Menurut teks bacaan, di kabupaten mana industri CPO berkembang cepat tetapi tidak diikuti ketersediaan tenaga lokal yang memadai?

Teks Bacaan >>
-*-

Aplikasi Pilbup (Pemilihan Bupati) Kab. Bintan Pilkada Serentak 2024

IT Konsultan Terbaik Indonesia

Pemerintah dan Dunia Pendidikan tidak Peka Perkembangan Industri

  • Oleh Nazir Amin
  • 20 Juni 2017 - 12:26 WIB

BORNEONEWS, Pangkalan Bun - Pemerhati sosial ekonomi Maslipansyah menyayangkan tidak pekanya pemerintah daerah, dan dunia pendidikan di Kabupaten Kotawaringin Barat, Kalimantan Tengah terhadap perkembangan industri sawit, dan dunia kerja. Industri CPO di Bumi Marunting Batu Aji berkembang cepat, tetapi tidak diikuti dengan ketersediaan tenaga lokal yang memadai.

"Terus-terang saya prihatin melihat kondisi ini. Ada ketidakpekaan, saya tak mau menggunakan kata tidak peduli, dalam membaca perkembangan di lapangan. Mungkin kita semua gagal melihat kemajuan, sehingga gampang puas dan akhirnya berbuat biasa-biasa saja," kata Maslipansyah dalam wawancara khusus dengan Borneonews, di Pangkalan Bun, Selasa (20/6/2017).

-*-

Data yang Ditampilkan >>
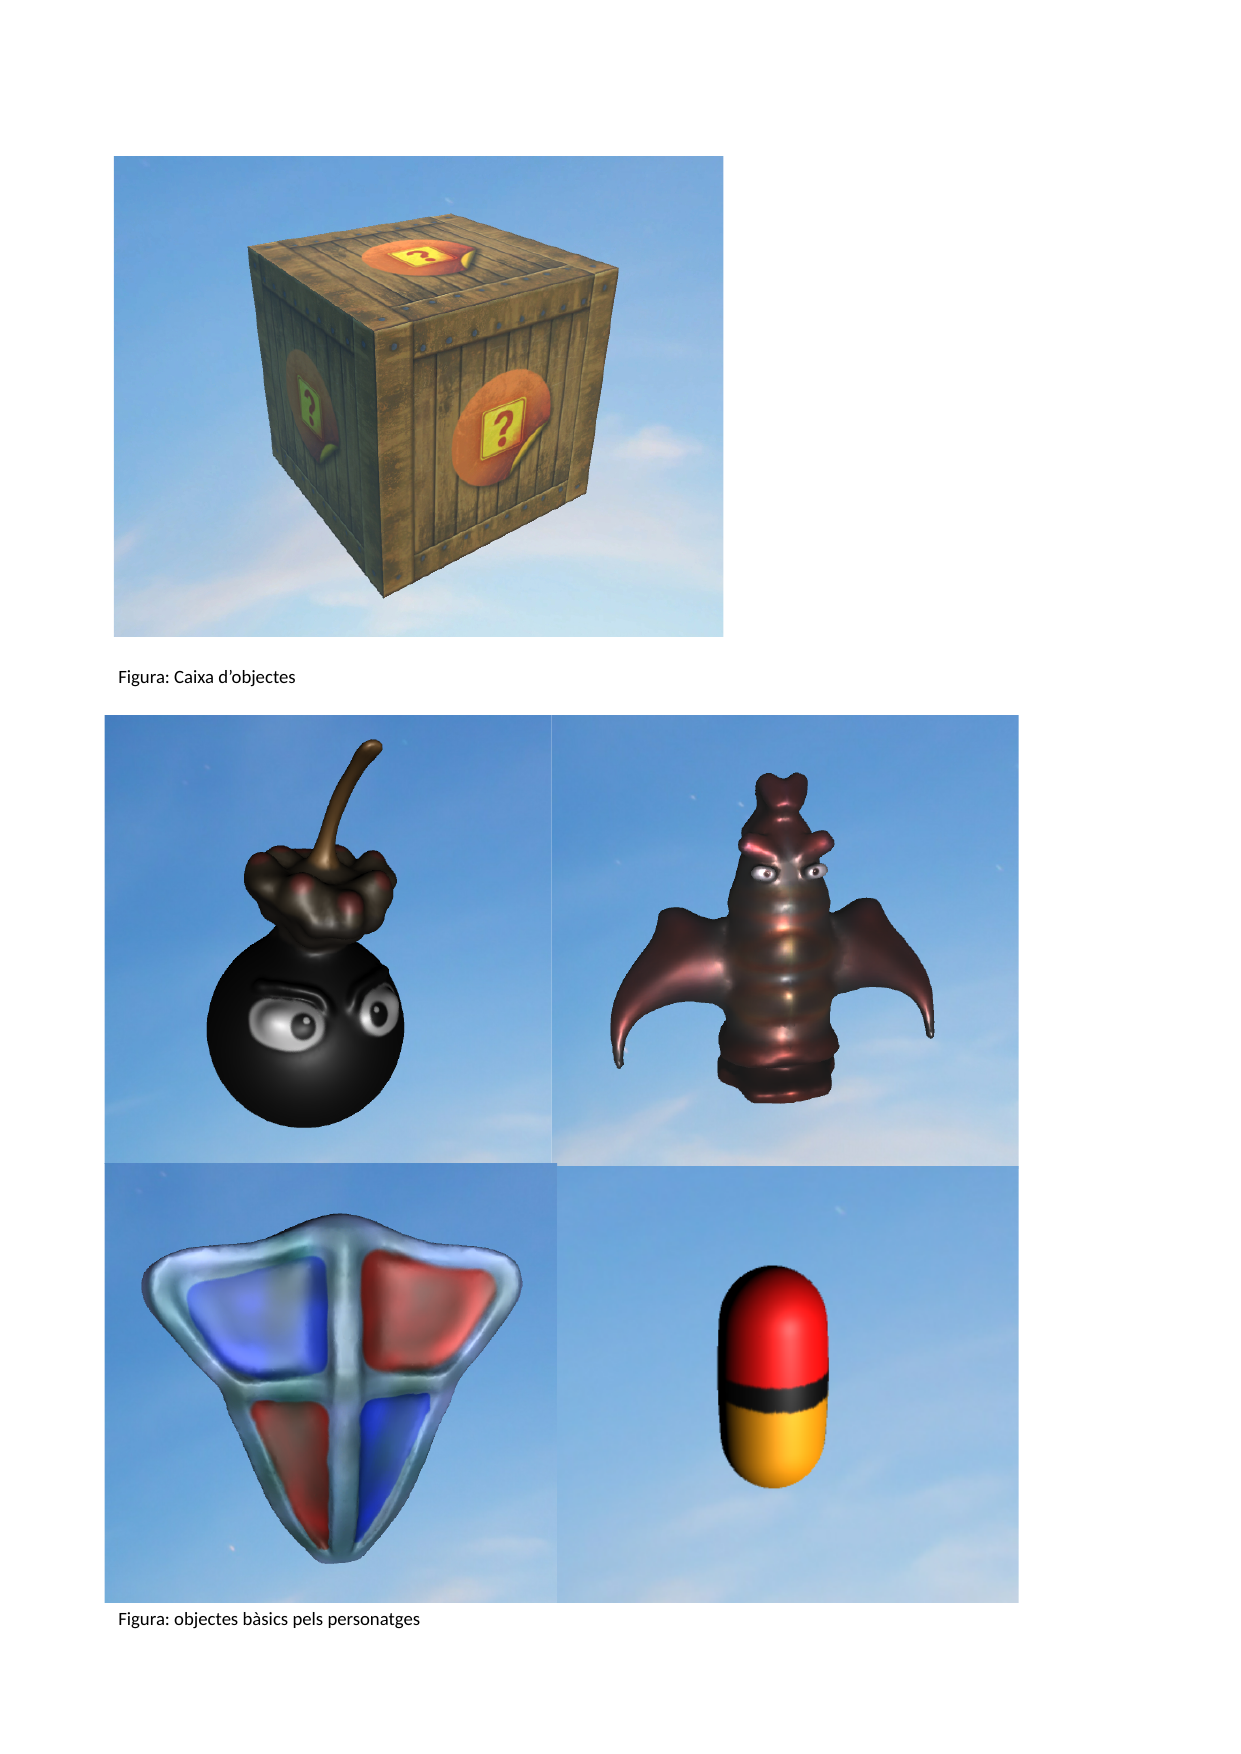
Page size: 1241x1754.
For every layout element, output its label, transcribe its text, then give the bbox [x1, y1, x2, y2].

-*-

Penyelesaian >> Kabupaten Kotawaringin Barat, Kalimantan Tengah.